Dopamine: part of the reward system, motivates us to action, working with adrenaline gets us excited
Acetylcholine: associated with thinking and concentration, part of inhibitory “throttle down” system
Endorphins: endogenous morphine created by the body, opiates to mask pain, precursor to dopamine
Oxytocin: related to trust and bonding
Serotonin: related to impulse modulation, sense of calm, feelings of importance

Extroversion is far more dependent on dopamine and endorphins. Introversion relies more on acetylcholine. This is the chemical explanation for why introverts feel happier thinking and feeling as opposed to extroverts who feel happier doing and being stimulated externally.
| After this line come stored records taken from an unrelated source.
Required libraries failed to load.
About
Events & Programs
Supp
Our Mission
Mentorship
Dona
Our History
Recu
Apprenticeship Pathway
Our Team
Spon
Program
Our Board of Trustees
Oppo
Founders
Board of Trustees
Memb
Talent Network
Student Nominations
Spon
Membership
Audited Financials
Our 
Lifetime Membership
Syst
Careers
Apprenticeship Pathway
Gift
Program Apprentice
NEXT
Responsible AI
Oxytocin and serotonin are critical chemicals for all of us. Oxytocin is the hormone released when a mother nurses. It is about trust and connection. Serotonin gives us a sense of pride, feeling connected to the tribe. These two are what Simon Sinek calls, “selfless chemicals.” They both may be hindered (especially in introverts) in an overly “selfish chemical” filled environment (a.k.a. an extrovert biased workplace). Because of this, it is critical that our workplaces are friendly to both sides of the continuum, giving a place for dopamine and endorphin drivenness that is counter-balanced with oxytocin and serotonin togetherness. Speaking of this need, Sinek says (p. 71):

“The only thing we can do it create environments in which the right chemicals are released for the right reasons . . . The goal for any leader of any organization is to find balance.”
The Big “D”

In regard to understanding introversion as different from extroversion, the most important neurotransmitter to focus on may be dopamine. Notice the differences on either end of the spectrum related to dopamine.
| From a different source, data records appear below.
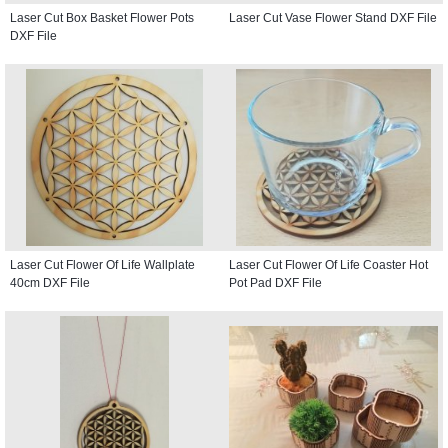
Laser Cut Box Basket Flower Pots
Laser Cut Vase Flower Stand DXF File
DXF File
Laser Cut Flower Of Life Wallplate
Laser Cut Flower Of Life Coaster Hot
40cm DXF File
Pot Pad DXF File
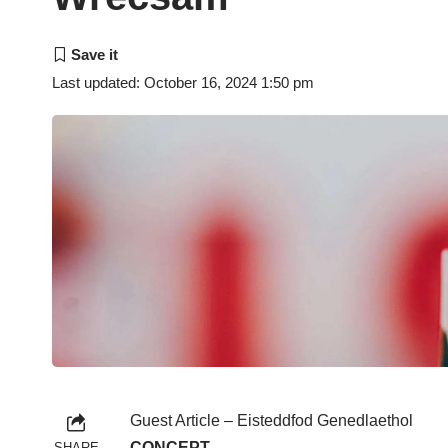
Last updated: October 16, 2024 1:50 pm
Guest Article – Eisteddfod Genedlaethol
CONCEPT
SHARE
This explains so much. This is why introverts will tend to shut down in a way that almost looks painful in an over-stimulating environment. They’re not shy or anti-social but they may well be over-stimulated. What “feels good” for an extrovert may be painful for an introvert. They run at a higher base level of arousal and are more readily over-aroused, whereas extroverts tend to be dopamine deficient and therefore seek out stimulating experiences to increase the release of adrenaline/dopamine that makes them “feel better.” We couldn’t be more different as it relates to dopamine.
So What?

Learning about the brain is interesting, but how do we beneficially apply this knowledge to real life? Knowledge, some have said, is power. That’s the case here. Knowing what we now know about the brain, we can no longer legitimately claim that introversion is a choice any more than extroversion. We all live at different presets along the temperamental spectrum. We can adapt our behavior as we need to situationally but each of us has a natural style that is the real us. Creating environments where each one of us, introverted or extroverted, can operate from our own intrinsic strengths and be valued for our unique contributions is the key. Here are some ways we can apply this knowledge of our natural differences:

Our differences are real. We need to stop trying to change people on the other side of the continuum to be more like us.
Our differences are real. Really caring for others who are different is going to require a much deeper level of understanding and adapting. It won’t be easy.
Everyone has strengths and challenges. People who are on either end of the spectrum have greater strengths that the group needs to leverage (we need the people in the middle as well).
Valuing each other is our greatest need. We all need to belong and be valued as part of the team. Understanding the true nature of the differences helps us avoid harmful stereotypes and misconceptions.

References

Marti Olsen Laney, The Introvert Advantage: How To Thrive in an Extrovert World (New York: Workman Publishing, 2002).

Simon Sinek, Leaders Eat Last: Why Some Teams Pull Together and Others Don’t (New York: Penguin Group, 2014).